TASK SET:
**1)** Reproduce the passage of the essay on inverted racism word for word, starting with "I know exactly" and going on through "it – deny it.".
**2)** Take the essay on inverted racism further, picking up right after its final sentence.

EXTRACT:
Stock photo. ©Anna Nahabed
It is a tragic phenomenon, that in societies where you find racism, you also find inverted racism, and the degree of the latter is probably in direct proportion to the extent of the former. Because just because someone is a member of a stigmatised group, does not make that person immune to the misinformation, brainwashing, and systems of thought which prop up and sustain the racism, which that person may then apply to herself or himself.
I know exactly how inverted racism works – how people come to be inverted racists, – because I myself was one – as an 11-year old child. It is a very straightforward process. Suddenly, being Jewish works to your disadvantage. It separates you from people you love. It impedes you from doing the things that you love. As a child with a lack of understanding, I blamed these things on my Jewishness, rather than the anti-Semites, and therefore wished to fully dissociate myself from my Jewishness and – more than hide it – deny it.
I will start further back than that, because I actually experienced anti-Semitism years before, and yet it didn’t have the same effect on me. I think it’s because it didn’t stop me from doing the things I loved doing, and didn’t separate me from anyone. I was born to a young “sabra” – an Israeli woman (who had had very little, if anything – to do with Catholics, and who in fact had not, to my knowledge, experienced anything of European-style anti-Semitism,) and to a holocaust survivor who, working for an architectural firm after the war, would measure up bombed-out churches. In some of these churches, he found boards on which was proclaimed: “The Jews killed Jesus.” We lived in the North London suburbs, with Jewish communities of all denominations: Religious, Orthodox, Reform, Liberal, Secular… and no shortage of Jewish schools, Church of England schools, schools that didn’t define themselves religiously. And yet, for some strange reason which I actually think stemmed entirely from my mother’s love of the film: The Sound of Music(!), my parents decided to bypass the Jewish schools, the C of E schools, the non-denominational schools, the schools within walking distance, and to send me to Sacred Heart Convent School. They invested annually, to accommodate my growth, in my uniform which was more composite than those for most local schools: the green tunic and green felt hat for winter, the yellow dress for summer together with the green blazer – an embroidered coat of arms portraying the sacrifical lamb bearing a crucifix emblazoned on the chest, and be-ribboned straw hat for summer, together with the white gloves which, little did my parents know – were specifically for church.

DATA SECTION:
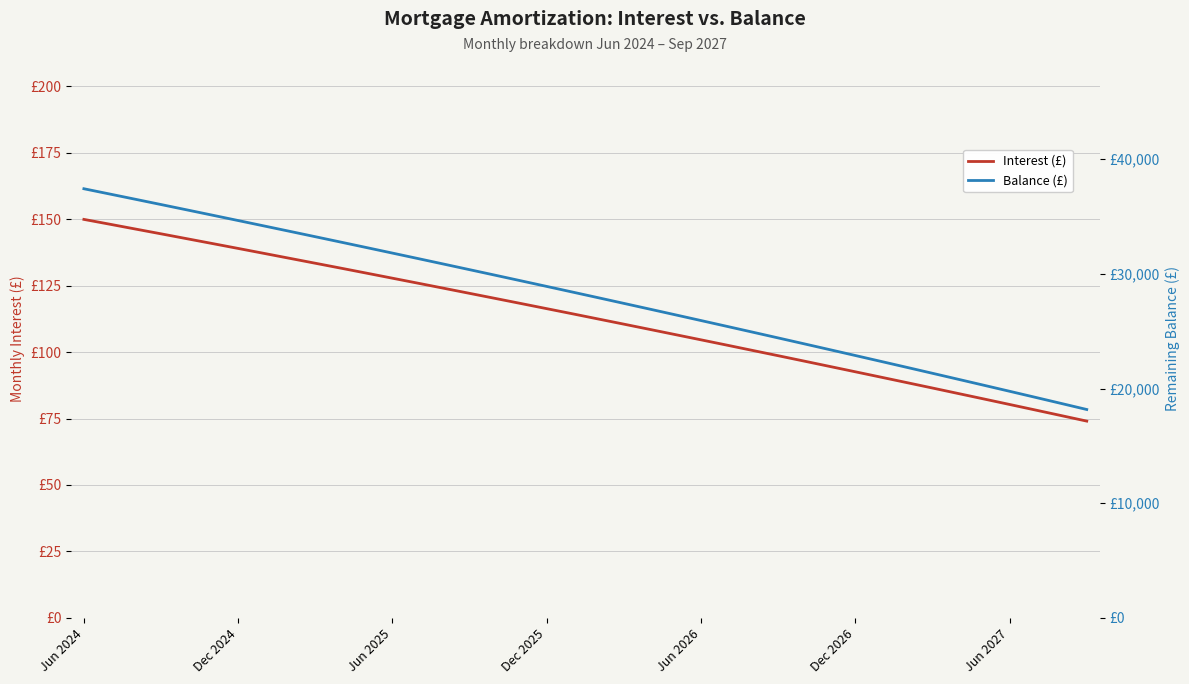

What is the average value of the Balance (£) series?

28038.2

RESPONSES BY ITEM NUMBER:
**1)**
I know exactly how inverted racism works – how people come to be inverted racists, – because I myself was one – as an 11-year old child. It is a very straightforward process. Suddenly, being Jewish works to your disadvantage. It separates you from people you love. It impedes you from doing the things that you love. As a child with a lack of understanding, I blamed these things on my Jewishness, rather than the anti-Semites, and therefore wished to fully dissociate myself from my Jewishness and – more than hide it – deny it.

**2)**
At Sacred Heart Convent School, from the age of 4, I routinely crossed myself and put my hands together in prayer, reciting as many Our Father’s and Hail Mary’s as any Catholic child; kneeling in church; and loving Jesus (pictured with long blonde hair as in my Children’s Bible: New Testament). At the age of 6, well-aware of being a sinner, and aspiring to be a nun; a year or two later, during a music-and movement class – wondering if it was significant to find my feet bleeding exactly where nails would have pierced the flesh of Jesus on the cross (after hearing stories of just such saintly signs); and, at the age of 8, being present in the confirmation classes. When I was deemed a little disruptive of these classes – chiming in that Jesus was Jewish; even taking this idea further and informing all my classmates that that meant that they were therefore Jewish too(!), I found myself being sent to piano or elocution lessons while confirmation classes were taking place (apprehensive, perhaps, of possible reactions by Catholic parents upon discovering that, during confirmation classes, their children were being told they were Jewish!) – hence becoming well-spoken – especially for a young Jewish girl whose parents both spoke heavily-accented English.
Once a week, on a Sunday morning, I would be sent to Cheder (the “ch” pronounced as in the Scottish “loch” – Jewish Sunday school/Hebrew classes) – so the balance was definitely in favour of the Catholic influence!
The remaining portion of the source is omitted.